# Exercise prompt
Only the lines below, from the one with "Planit – Module 16: Interview presentations" through the one with "2.72 | 0.401 |", are to be written out, exactly.

----- Given entries -----

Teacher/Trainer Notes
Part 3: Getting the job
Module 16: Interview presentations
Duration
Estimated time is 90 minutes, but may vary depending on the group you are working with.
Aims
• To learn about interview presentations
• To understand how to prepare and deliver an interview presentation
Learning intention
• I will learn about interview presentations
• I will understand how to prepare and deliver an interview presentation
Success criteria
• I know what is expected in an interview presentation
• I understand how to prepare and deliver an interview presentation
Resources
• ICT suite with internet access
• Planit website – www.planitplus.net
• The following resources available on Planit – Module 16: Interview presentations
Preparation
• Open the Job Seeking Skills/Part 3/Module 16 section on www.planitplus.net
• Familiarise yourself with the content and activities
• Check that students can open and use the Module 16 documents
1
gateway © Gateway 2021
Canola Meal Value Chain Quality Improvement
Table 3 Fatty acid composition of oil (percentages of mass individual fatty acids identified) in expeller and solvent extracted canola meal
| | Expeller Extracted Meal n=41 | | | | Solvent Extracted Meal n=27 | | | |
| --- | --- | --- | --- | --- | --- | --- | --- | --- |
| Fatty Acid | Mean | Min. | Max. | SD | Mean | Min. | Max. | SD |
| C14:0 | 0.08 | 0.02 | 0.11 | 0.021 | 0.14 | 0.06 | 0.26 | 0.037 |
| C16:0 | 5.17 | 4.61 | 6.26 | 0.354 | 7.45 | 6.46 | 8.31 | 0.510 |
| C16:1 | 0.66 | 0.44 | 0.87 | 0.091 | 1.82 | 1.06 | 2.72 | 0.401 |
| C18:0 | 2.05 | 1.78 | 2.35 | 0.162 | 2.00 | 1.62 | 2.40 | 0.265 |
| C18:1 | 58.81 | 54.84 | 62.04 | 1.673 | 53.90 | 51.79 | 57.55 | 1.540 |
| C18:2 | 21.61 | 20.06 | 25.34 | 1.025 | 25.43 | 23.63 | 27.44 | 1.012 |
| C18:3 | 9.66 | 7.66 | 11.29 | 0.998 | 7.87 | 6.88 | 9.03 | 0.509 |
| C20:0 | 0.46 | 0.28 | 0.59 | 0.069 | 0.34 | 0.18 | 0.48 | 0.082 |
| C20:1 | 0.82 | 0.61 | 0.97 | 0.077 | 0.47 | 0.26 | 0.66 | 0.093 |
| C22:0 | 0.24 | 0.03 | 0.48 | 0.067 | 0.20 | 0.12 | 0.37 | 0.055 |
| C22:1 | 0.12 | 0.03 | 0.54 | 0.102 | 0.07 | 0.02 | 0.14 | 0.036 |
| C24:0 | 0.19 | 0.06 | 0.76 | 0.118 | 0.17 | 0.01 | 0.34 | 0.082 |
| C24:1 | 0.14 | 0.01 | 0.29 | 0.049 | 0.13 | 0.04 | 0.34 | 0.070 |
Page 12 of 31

-----
----- Given entries -----

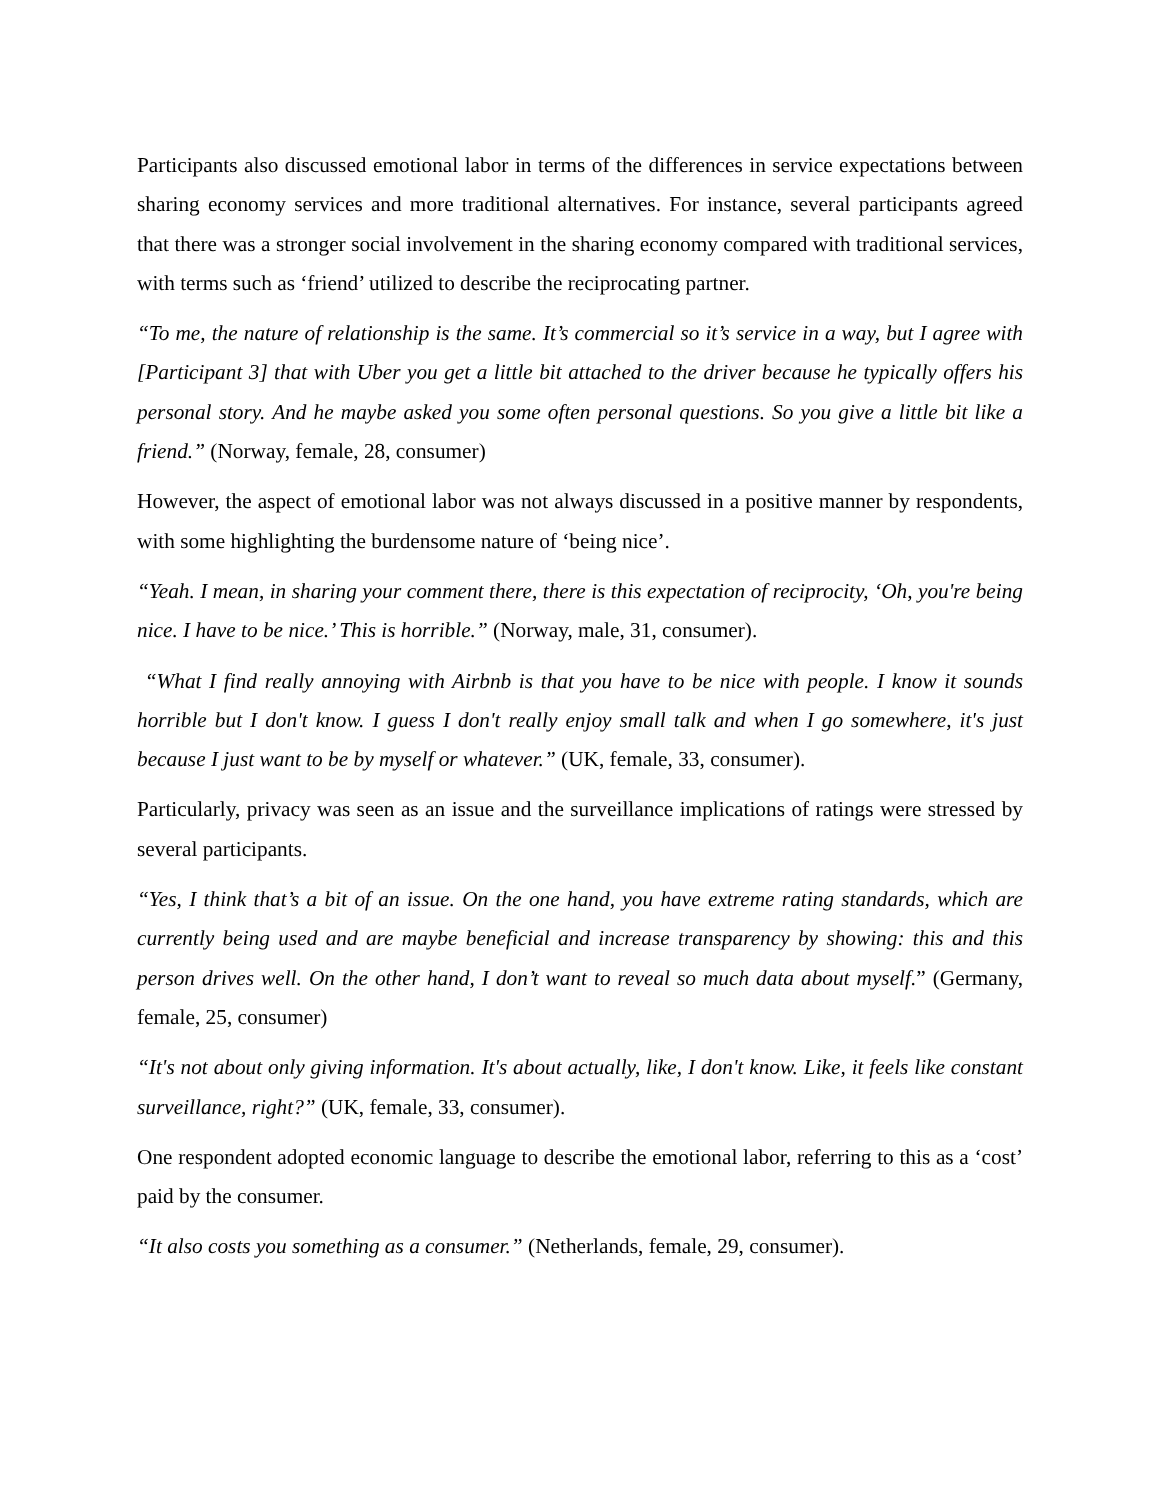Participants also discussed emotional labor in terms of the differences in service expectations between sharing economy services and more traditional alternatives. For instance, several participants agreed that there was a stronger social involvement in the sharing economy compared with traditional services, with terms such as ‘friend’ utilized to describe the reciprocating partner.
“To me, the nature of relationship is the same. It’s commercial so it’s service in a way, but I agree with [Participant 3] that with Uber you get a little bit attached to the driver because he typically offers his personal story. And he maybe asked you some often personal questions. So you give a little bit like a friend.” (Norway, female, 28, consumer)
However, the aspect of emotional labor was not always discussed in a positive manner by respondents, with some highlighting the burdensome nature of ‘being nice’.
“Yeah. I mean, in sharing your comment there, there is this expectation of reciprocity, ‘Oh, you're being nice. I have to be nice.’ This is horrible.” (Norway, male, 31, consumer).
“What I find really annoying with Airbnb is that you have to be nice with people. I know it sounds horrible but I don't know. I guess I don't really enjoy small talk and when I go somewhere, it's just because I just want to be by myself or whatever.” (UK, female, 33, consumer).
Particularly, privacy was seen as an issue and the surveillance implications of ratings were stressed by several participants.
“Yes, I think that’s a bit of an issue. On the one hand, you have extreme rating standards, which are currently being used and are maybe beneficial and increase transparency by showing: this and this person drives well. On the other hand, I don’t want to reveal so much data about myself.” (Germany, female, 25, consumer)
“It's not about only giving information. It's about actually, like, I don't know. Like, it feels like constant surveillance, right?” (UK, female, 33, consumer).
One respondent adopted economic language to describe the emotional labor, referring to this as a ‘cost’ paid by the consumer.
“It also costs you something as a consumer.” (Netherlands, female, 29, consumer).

-----

# Written response
• The following resources available on Planit – Module 16: Interview presentations
Preparation
• Open the Job Seeking Skills/Part 3/Module 16 section on www.planitplus.net
• Familiarise yourself with the content and activities
• Check that students can open and use the Module 16 documents
1
gateway © Gateway 2021
Canola Meal Value Chain Quality Improvement
Table 3 Fatty acid composition of oil (percentages of mass individual fatty acids identified) in expeller and solvent extracted canola meal
| | Expeller Extracted Meal n=41 | | | | Solvent Extracted Meal n=27 | | | |
| --- | --- | --- | --- | --- | --- | --- | --- | --- |
| Fatty Acid | Mean | Min. | Max. | SD | Mean | Min. | Max. | SD |
| C14:0 | 0.08 | 0.02 | 0.11 | 0.021 | 0.14 | 0.06 | 0.26 | 0.037 |
| C16:0 | 5.17 | 4.61 | 6.26 | 0.354 | 7.45 | 6.46 | 8.31 | 0.510 |
| C16:1 | 0.66 | 0.44 | 0.87 | 0.091 | 1.82 | 1.06 | 2.72 | 0.401 |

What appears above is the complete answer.